MIT Technology Review describes the challenges Zhu and his team were up against when it comes to the noisy, smeared world of RF signals that forced them to come up with a computational scheme to enable them to pick out humans and their movements:
If humans were able to see the world as Wi-Fi does, it would seem a bizarre landscape. Doors and walls would be almost transparent, and almost every house and office would be illuminated from within by a bright light bulb – a Wi-Fi transmitter.
But despite the widespread transparency, this world would be hard to make sense of. That’s because walls, doors, furniture, and so on all reflect and bend this light as well as transmitting it. So any image would be impossibly smeared with confusing reflections.
But this needn’t be an issue if all you are interested in is the movement of people. Humans also reflect and distort this Wi-Fi light. The distortion, and the way it moves, would be clearly visible through Wi-Fi eyes, even though the other details would be smeared. This crazy Wi-Fi vision would clearly reveal whether anybody was behind a wall and, if so, whether the person was moving.
Out of this Wi-Fi haze, Zhu and his team had to detect changes in ordinary Wi-Fi signals that would point to the presence of human bodies.
The problem is that Wi-Fi sniffers don’t render images. Zhu and his team instead relied on measuring signal strength as they walked around a building. After all, you can’t figure out where signal-distorting humans are without knowing where the signals are coming from. On their walk, they took brief spatial measurements of the received signal strength (RSS) and where it strengthened and faded out, depending on an app they had built that used the smartphone’s built-in accelerometers to record their movement and to then analyze the change in signal strength as they moved.
Walking back and forth helped them to pretty reliably nail the location of a transmitter, they said:
We found that consistency check across 4 rounds of measurements is sufficient to achieve room level localization of 92.6% accuracy on average.
The researchers tested their technique using Nexus 5 and Nexus 6 Android smartphones to peep into 11 offices and apartments whose owners had agreed to participate in the project. Many of those locations had Wi-Fi devices, and they found that the more there were, the easier it made their job:
We see that with more than 2 Wi-Fi devices in a regular room, our attack can detect more than 99% of the user presence and movement in each room we have tested.
How to draw the Wi-Fi blinds?
The researchers propose three possible defenses: geo-fencing Wi-Fi signals, rate limiting Wi-Fi signals, and signal obfuscation.
Geo-fencing works pretty well to fend off attackers who might go after us with cellphones and algorithms in this manner: it more than doubled localization errors, dropping room-level accuracy from 92.6% to 41.15%. In practice, though, it’s extremely tough to deploy and configure. Rate limiting messes up devices’ operability, particularly Internet of Things (IoT) devices.

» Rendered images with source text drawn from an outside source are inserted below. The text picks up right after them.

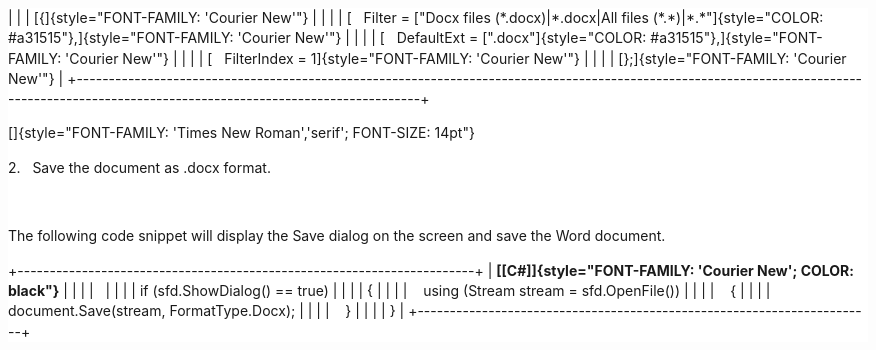 |                                                                                                                                                                                          |
| [{]{style="FONT-FAMILY: 'Courier New'"}                                                                                                                                                  |
|                                                                                                                                                                                          |
| [   Filter = [\"Docx files (\*.docx)\|\*.docx\|All files (\*.\*)\|\*.\*\"]{style="COLOR: #a31515"},]{style="FONT-FAMILY: 'Courier New'"}                                                 |
|                                                                                                                                                                                          |
| [   DefaultExt = [\".docx\"]{style="COLOR: #a31515"},]{style="FONT-FAMILY: 'Courier New'"}                                                                                               |
|                                                                                                                                                                                          |
| [   FilterIndex = 1]{style="FONT-FAMILY: 'Courier New'"}                                                                                                                                 |
|                                                                                                                                                                                          |
| [};]{style="FONT-FAMILY: 'Courier New'"}                                                                                                                                                 |
+------------------------------------------------------------------------------------------------------------------------------------------------------------------------------------------+

[]{style="FONT-FAMILY: 'Times New Roman','serif'; FONT-SIZE: 14pt"} 

2.   Save the document as .docx format.

 

The following code snippet will display the Save dialog on the screen and save the Word document.

+-----------------------------------------------------------------------+
| **[\[C#\]]{style="FONT-FAMILY: 'Courier New'; COLOR: black"}**        |
|                                                                       |
|                                                                       |
|                                                                       |
| if (sfd.ShowDialog() == true)                                         |
|                                                                       |
| {                                                                     |
|                                                                       |
|    using (Stream stream = sfd.OpenFile())                             |
|                                                                       |
|    {                                                                  |
|                                                                       |
|       document.Save(stream, FormatType.Docx);                         |
|                                                                       |
|    }                                                                  |
|                                                                       |
| }                                                                     |
+-----------------------------------------------------------------------+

That leaves signal obfuscation: adding noise so devices can’t be located accurately. The downsides include that attackers can just use an extra sniffer to suss out the noise and subtract it from the signal traces. Another major drawback is extra consumption of Wi-Fi bandwidth and energy at the access point. Still, it looks to be the best potential defense so far: the researchers hope to refine obfuscation defense in the future to protect against these attacks.
For now, people should be advised that Wi-Fi everywhere might be convenient, but it also threatens our privacy, they said:
While greatly improving our everyday life, [wireless transmissions] also unknowingly reveal information about ourselves and our actions.